Reproduce exactly, and only, the lines below from the one containing "left ear: (132, 223)" through the one containing "left hip: (240, 518)".

Bounding boxes with keypoints
===

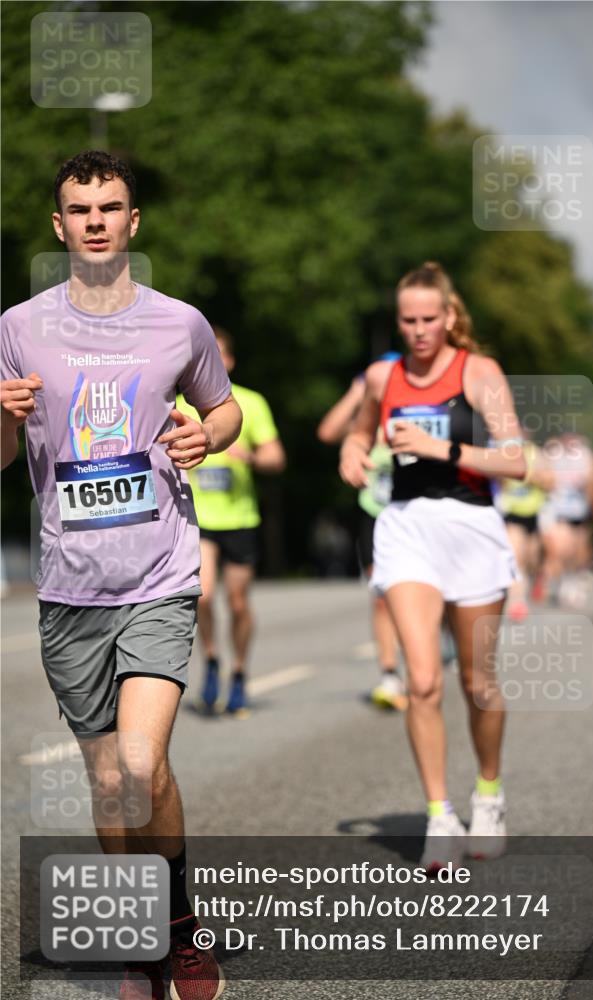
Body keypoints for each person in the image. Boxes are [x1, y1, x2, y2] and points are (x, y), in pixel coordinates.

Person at [0, 150, 242, 1000]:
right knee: (108, 782)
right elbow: (1, 459)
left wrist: (205, 438)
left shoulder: (179, 323)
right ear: (58, 225)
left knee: (142, 764)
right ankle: (143, 936)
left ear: (132, 223)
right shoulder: (19, 326)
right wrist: (4, 418)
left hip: (158, 572)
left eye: (110, 207)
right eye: (80, 208)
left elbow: (224, 406)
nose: (95, 220)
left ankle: (175, 928)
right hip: (69, 585)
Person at [339, 261, 527, 872]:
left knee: (478, 682)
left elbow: (516, 460)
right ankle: (440, 814)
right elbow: (360, 430)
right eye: (408, 320)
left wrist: (438, 447)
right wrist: (352, 450)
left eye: (429, 319)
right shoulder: (382, 375)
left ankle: (490, 794)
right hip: (406, 529)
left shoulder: (478, 371)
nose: (419, 331)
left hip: (471, 525)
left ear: (449, 317)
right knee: (422, 680)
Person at [177, 327, 285, 715]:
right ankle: (210, 658)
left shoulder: (250, 404)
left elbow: (277, 458)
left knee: (238, 603)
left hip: (240, 518)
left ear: (230, 362)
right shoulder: (178, 405)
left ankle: (238, 671)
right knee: (202, 594)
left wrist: (252, 458)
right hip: (198, 518)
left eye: (218, 355)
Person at [318, 355, 406, 710]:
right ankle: (389, 673)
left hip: (417, 513)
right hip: (375, 515)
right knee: (382, 594)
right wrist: (358, 391)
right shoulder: (365, 416)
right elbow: (327, 432)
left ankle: (433, 645)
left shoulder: (412, 413)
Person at [539, 433, 593, 609]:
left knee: (579, 551)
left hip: (580, 511)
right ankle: (564, 583)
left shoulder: (586, 456)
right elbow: (543, 476)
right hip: (559, 511)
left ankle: (574, 581)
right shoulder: (552, 454)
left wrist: (590, 493)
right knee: (562, 549)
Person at [495, 437, 548, 621]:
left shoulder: (535, 453)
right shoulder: (501, 451)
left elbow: (550, 481)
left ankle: (536, 578)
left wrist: (530, 476)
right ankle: (517, 601)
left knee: (531, 559)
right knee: (515, 558)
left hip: (533, 513)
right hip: (512, 513)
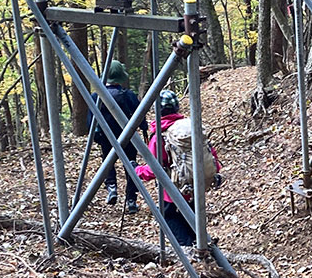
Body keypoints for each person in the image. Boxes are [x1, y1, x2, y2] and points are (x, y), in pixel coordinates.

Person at [135, 89, 222, 247]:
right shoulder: (191, 127)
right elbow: (211, 152)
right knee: (192, 222)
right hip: (195, 185)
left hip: (173, 191)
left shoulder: (159, 136)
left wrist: (137, 171)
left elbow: (155, 168)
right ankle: (203, 252)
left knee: (169, 219)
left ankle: (189, 255)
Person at [88, 61, 147, 213]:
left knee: (108, 163)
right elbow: (139, 114)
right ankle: (131, 200)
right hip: (128, 137)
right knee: (131, 165)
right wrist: (145, 128)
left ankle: (111, 188)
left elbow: (90, 121)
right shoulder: (128, 95)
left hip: (107, 137)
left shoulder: (96, 96)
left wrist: (96, 136)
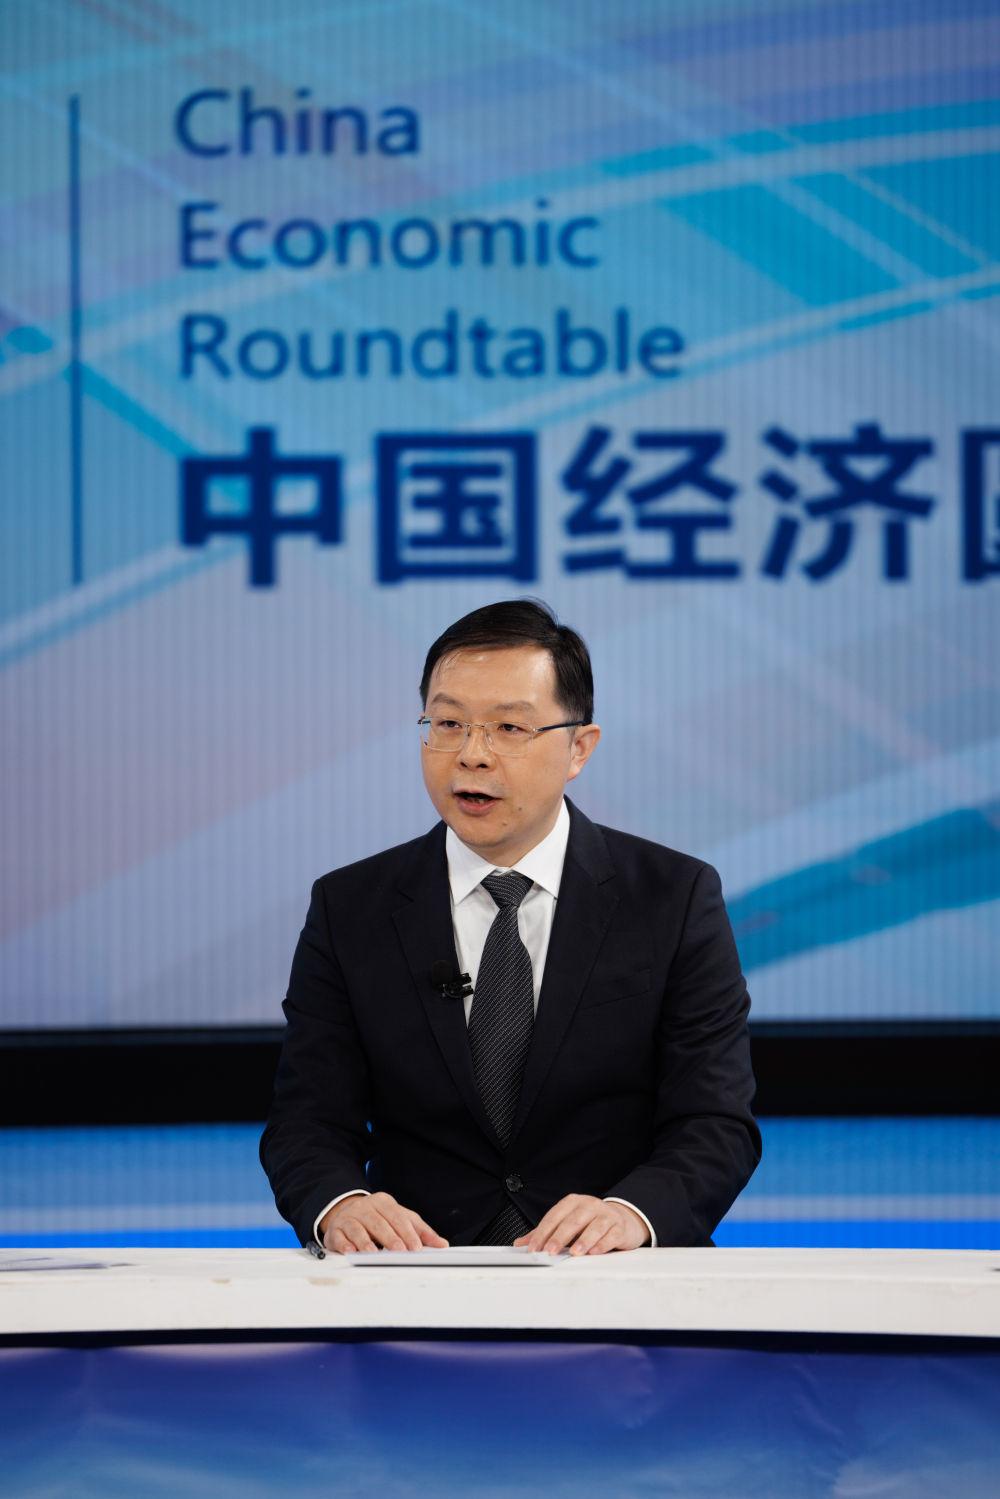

===

REPLY:
left ear: (132, 223)
right shoulder: (19, 326)
right wrist: (4, 418)
left hip: (158, 572)
left eye: (110, 207)
right eye: (80, 208)
left elbow: (224, 406)
nose: (95, 220)
left ankle: (175, 928)
right hip: (69, 585)
Person at [339, 261, 527, 872]:
left knee: (478, 682)
left elbow: (516, 460)
right ankle: (440, 814)
right elbow: (360, 430)
right eye: (408, 320)
left wrist: (438, 447)
right wrist: (352, 450)
left eye: (429, 319)
right shoulder: (382, 375)
left ankle: (490, 794)
right hip: (406, 529)
left shoulder: (478, 371)
nose: (419, 331)
left hip: (471, 525)
left ear: (449, 317)
right knee: (422, 680)
Person at [177, 327, 285, 715]:
right ankle: (210, 658)
left shoulder: (250, 404)
left elbow: (277, 458)
left knee: (238, 603)
left hip: (240, 518)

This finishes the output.